Computing and Data Science PhD Student Seminar Series
The Boston University PhD program is home to a wide range of students, all studying various facets of data science. To help give students a friendly opportunity to practice and develop their research skills, we are launching the Computing and Data Science PhD Student Seminar Series. This series is focused on allowing doctoral students to present their research within a supportive and collaborative environment. Each seminar offers students a chance to share their findings, practice presentation skills, and receive constructive feedback from peers and faculty in a friendly, non-judgmental setting. This format not only helps students refine their work but also fosters essential communication skills that are crucial for their academic and professional careers.
Beyond the academic benefits, the seminar series is a community-building endeavor that seeks to strengthen connections among CDS students. By creating a space for students to share their work with the public, students from various backgrounds can learn from each other's experiences and methodologies.
The seminar series, organized by students Freddy Reiber, Lingyi Xu, and Yan (Stella) Si, meets weekly throughout the year on Fridays from noon to 1 PM, with lunch during the talk. Students interested in giving a talk should reach out to the organizers through email.
How do I get LLMs Up and Running Quickly? with Yan (Stella) Si
October 10, 12 PM - CDS 1646
Abstract: With the rise of large language models (LLMs), new experimental methods are emerging across disciplines — especially in the social sciences. Researchers are increasingly interested in using LLMs as reasoning tools or even as synthetic study participants. But how do you actually work with these tools in practice? In this workshop, we will walk through how to get an LLM up and running, whether through an API or locally on your own machine. We will focus on the most accessible ways that are cheap and high-quality so you can begin experimenting right away.
Bio: Stella is a PhD student at Boston University Computing and Data Sciences, where she works at the intersection of cognitive science and AI.

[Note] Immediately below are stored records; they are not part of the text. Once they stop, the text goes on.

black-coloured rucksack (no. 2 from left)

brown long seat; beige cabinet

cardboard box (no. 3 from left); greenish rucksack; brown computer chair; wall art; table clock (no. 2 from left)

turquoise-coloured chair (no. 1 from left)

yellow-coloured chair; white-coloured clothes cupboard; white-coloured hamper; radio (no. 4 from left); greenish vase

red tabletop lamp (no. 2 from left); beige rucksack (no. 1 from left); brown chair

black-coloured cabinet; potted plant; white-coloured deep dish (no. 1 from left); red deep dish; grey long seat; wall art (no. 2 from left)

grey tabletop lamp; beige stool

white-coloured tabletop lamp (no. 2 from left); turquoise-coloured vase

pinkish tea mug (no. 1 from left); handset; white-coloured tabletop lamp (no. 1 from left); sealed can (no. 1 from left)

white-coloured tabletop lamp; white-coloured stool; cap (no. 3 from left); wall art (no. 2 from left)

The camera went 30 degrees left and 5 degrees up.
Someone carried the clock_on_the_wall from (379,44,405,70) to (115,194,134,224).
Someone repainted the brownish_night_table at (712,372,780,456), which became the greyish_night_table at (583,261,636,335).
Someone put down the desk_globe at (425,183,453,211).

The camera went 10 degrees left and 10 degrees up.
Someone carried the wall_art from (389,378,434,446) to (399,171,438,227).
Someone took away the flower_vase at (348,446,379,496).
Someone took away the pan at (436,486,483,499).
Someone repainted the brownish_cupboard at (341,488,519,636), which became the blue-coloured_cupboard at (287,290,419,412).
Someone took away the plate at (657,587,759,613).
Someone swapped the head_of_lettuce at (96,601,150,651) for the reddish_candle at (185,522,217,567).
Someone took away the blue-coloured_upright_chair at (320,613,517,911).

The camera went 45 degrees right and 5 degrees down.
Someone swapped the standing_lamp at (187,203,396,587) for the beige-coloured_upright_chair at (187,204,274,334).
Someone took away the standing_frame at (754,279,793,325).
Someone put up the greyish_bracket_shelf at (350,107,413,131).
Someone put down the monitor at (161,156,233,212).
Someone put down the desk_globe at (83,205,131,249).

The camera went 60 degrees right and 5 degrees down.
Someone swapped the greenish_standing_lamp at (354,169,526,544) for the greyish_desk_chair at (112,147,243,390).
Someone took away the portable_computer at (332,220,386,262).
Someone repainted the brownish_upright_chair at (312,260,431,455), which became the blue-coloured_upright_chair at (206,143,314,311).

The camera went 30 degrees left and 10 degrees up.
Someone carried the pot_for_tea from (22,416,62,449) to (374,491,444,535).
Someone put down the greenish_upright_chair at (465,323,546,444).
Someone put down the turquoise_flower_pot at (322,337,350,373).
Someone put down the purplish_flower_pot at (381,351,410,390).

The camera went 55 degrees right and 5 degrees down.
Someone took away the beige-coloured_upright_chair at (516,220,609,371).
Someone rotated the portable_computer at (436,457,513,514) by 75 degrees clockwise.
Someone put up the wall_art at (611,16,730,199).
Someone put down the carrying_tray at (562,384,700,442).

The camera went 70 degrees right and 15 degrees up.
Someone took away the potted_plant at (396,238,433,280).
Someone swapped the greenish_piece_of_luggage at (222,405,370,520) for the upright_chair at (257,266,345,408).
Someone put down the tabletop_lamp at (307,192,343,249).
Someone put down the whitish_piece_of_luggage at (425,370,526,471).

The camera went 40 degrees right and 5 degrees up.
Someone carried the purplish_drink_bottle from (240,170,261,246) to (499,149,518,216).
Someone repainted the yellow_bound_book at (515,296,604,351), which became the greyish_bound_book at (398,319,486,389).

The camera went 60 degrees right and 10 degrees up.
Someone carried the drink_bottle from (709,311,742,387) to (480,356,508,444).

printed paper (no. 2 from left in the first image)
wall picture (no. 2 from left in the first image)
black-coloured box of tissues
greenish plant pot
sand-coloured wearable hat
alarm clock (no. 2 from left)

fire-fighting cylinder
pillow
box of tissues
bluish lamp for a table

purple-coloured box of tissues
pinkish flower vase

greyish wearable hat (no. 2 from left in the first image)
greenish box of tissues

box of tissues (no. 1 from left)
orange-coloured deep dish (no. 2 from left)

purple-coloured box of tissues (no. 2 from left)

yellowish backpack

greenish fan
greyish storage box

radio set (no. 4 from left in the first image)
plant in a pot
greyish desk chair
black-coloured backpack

Her research centers on modeling human decision making, combining neural networks with traditional cognitive models to uncover the psychological principles behind how we choose. She is also building large-scale, high-quality datasets to drive this work forward.
Policy Modeling for Sex Trafficking Legislation in Massachusetts with Gabe McDonnell-Maayan
October 24, 12 PM - CDS 1646
Abstract: Gabe will present a work-in-progress project that develops a decision-support tool to guide policymaking on sex trafficking legislation in Massachusetts. Sex trafficking, the largest form of modern-day slavery, remains a serious issue across the United States. In Massachusetts, advocacy organizations are actively pushing for competing legislative approaches. In collaboration with a subject-matter expert, Gabe's team constructed a simulation of the commercial sex system and calibrated it to Massachusetts using diverse data sources. Preliminary results from the model are intended to inform upcoming deliberations of the state senate judiciary committee.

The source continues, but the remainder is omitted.